New Guidance from OCR Presents Challenges for HIPAA-Regulated Entities

In the midst of significant privacy changes in many U.S. states affecting tracking technologies such as cookies, pixels, and adtech, new lawsuits are alleging entities violated the Health Insurance Portability and Accountability Act of 1996 (HIPAA) via impermissible disclosure of protected health information due to the use of these technologies.

On Dec. 1, 2022, the U.S. Department of Health and Human Services’ Office for Civil Rights (OCR) joined the discussion when it issued a bulletin warning that HIPAA “regulated entities are not permitted to use tracking technologies in a manner that would result in impermissible disclosures of [protected health information] to tracking technology vendors or any other violations of the HIPAA Rules.” It is important to note that the bulletin is not limited to use of tracking technologies by covered entities, but also applies to use of these tracking technologies by business associates.

Via the bulletin, OCR clarifies that personal information collected by tracking technologies on a HIPAA-regulated entity’s platform, website or mobile app (“Digital Platform”) can qualify as protected health information (PHI) subject to the HIPAA Privacy, Security, and Breach Notification Rules (“HIPAA Rules”).
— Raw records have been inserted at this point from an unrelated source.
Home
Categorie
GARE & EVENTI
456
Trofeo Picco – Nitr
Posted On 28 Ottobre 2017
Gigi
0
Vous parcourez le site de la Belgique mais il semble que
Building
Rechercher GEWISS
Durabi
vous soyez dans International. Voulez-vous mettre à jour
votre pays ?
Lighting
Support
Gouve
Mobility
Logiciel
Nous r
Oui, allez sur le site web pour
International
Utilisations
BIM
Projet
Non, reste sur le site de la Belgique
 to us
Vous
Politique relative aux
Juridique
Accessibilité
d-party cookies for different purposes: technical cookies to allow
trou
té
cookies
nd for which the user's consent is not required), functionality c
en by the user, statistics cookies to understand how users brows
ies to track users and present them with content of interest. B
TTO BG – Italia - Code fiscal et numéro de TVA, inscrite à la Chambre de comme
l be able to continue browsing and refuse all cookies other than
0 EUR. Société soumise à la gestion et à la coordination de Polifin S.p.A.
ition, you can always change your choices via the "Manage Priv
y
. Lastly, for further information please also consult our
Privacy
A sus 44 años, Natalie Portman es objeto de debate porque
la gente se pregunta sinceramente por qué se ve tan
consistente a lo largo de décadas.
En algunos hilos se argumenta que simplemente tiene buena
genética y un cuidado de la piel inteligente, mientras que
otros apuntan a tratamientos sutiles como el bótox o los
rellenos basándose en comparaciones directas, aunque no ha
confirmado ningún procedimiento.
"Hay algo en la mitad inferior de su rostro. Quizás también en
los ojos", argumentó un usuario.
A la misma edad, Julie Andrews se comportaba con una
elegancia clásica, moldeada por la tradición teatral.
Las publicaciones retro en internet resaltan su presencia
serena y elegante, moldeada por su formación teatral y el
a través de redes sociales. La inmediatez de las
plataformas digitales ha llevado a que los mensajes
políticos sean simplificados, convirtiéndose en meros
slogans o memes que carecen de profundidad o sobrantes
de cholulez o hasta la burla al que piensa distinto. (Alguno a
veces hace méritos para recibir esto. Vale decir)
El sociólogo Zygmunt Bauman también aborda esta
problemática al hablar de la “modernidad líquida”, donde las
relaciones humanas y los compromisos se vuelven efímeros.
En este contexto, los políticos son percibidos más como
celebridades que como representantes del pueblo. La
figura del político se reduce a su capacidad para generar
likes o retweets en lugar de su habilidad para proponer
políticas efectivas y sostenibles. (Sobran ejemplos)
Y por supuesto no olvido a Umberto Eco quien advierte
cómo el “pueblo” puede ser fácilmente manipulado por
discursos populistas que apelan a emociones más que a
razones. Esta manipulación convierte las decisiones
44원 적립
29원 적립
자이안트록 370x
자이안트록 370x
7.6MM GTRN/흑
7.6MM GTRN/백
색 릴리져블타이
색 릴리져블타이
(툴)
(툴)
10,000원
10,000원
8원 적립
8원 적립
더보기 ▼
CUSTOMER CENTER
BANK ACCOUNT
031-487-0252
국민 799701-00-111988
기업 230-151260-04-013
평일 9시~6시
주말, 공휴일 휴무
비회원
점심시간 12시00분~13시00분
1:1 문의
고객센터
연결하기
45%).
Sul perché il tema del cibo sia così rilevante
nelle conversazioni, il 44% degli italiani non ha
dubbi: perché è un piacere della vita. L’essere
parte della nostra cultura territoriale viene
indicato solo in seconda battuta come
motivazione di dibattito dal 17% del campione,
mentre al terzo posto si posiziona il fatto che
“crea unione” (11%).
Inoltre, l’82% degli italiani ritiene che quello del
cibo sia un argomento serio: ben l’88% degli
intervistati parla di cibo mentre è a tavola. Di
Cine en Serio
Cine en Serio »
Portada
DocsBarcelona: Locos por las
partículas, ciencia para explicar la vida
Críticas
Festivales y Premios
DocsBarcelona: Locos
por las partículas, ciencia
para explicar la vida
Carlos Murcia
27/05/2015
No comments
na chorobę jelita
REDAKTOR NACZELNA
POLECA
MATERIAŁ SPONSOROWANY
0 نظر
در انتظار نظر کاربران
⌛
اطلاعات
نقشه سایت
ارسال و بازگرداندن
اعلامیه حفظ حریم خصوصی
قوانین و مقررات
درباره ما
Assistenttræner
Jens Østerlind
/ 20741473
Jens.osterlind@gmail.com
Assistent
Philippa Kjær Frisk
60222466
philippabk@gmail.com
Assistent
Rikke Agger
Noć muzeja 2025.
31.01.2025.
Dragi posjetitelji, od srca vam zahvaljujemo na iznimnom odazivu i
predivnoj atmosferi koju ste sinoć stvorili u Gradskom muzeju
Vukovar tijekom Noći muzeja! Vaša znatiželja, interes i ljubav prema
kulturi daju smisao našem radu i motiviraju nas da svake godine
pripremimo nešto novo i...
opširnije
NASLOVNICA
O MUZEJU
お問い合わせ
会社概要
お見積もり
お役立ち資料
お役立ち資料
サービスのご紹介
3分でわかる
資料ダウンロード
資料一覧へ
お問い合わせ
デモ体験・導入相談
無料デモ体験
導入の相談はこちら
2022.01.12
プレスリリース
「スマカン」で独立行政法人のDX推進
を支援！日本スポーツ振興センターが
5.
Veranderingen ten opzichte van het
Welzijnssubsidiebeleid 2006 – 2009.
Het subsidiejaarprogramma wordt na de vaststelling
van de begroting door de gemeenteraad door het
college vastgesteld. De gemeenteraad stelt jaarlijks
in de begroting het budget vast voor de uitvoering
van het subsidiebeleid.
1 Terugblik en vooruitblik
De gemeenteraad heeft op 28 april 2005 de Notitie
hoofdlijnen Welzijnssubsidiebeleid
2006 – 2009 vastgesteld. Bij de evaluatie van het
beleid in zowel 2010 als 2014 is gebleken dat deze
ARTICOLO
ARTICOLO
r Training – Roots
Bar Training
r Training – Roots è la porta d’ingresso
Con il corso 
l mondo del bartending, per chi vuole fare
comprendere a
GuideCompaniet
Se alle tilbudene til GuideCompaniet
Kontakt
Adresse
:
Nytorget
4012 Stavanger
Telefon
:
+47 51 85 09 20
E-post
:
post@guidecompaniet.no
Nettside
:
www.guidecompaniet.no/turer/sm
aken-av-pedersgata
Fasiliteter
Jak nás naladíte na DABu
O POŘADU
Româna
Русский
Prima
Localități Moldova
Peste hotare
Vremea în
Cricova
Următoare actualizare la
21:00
OCR stated that any personal information collected on a HIPAA-regulated entity’s platform, website, or mobile app could be PHI, even if: (a) the individual does not have a relationship with the HIPAA-regulated entity or (b) the personal information does not include treatment or billing information (i.e., device information, IP address, or location information could be PHI). The bulletin also cautions that “disclosures of PHI to tracking technology vendors for marketing purposes, without individuals’ HIPAA-compliant authorizations, would constitute impermissible disclosures” under the HIPAA Rules. While a business associate agreement (BAA) could render a disclosure to a tracking technology vendor permissible, some tracking technology vendors may refuse BAAs as incompatible with their tracking technologies, as they cannot operate the tracking technologies as intended without violating the BAA.

Analyzing whether or not personal information collected via tracking technologies on a HIPAA-regulated entity’s Digital Platform is PHI, and whether use of such tracking technologies violates the HIPAA Rules, is a complex process requiring review of each tracking technology and its specific deployment on the Digital Platform.

Considerations for HIPAA-Regulated Entities

Given OCR’s guidance, HIPAA-regulated entities should consider immediately taking the following steps to reduce the risk associated with their use of tracking technologies:

  • Establish the Scope of Tracking Technology Use on Digital Platforms. Before a proper analysis can be done of tracking technology-related HIPAA risk, it’s important to establish what platforms and technologies you are utilizing. HIPAA-regulated entities may be unaware what tracking technologies are deploying on what portions of their Digital Platforms. Tracking technologies can be deployed on websites, mobile apps, patient platforms, and more. Tracking Technologies may also appear on unintended portions of a Digital Platform, such as inside a patient portal. Additionally, HIPAA-related entities may be unclear on which tracking technologies are sharing information with third parties. 
  • Review Tracking Technology Use on Digital Platforms. HIPAA-Regulated entities should review their Digital Platforms to determine: (1) whether personal information processed by tracking technologies could be PHI, and (2) whether any such tracking technologies may constitute an impermissible disclosure that violates the HIPAA Rules. This process is fact-specific to each tracking technology used and its specific deployment on the Digital Platform.
  • Don’t Rely on Cookie Banners. HIPAA-regulated entities may be using a banner or similar mechanism for tracking technologies. However, the OCR bulletin stated that such banners are not a valid form of HIPAA authorization.
  • Update and Implement Business Associate Agreements. In certain scenarios, tracking technology risk can be reduced with a proper business associate agreement. HIPAA-regulated entities should (1) update their BAA templates to specifically contemplate tracking technologies, and (2) have the tracking vendors sign BAAs whenever possible.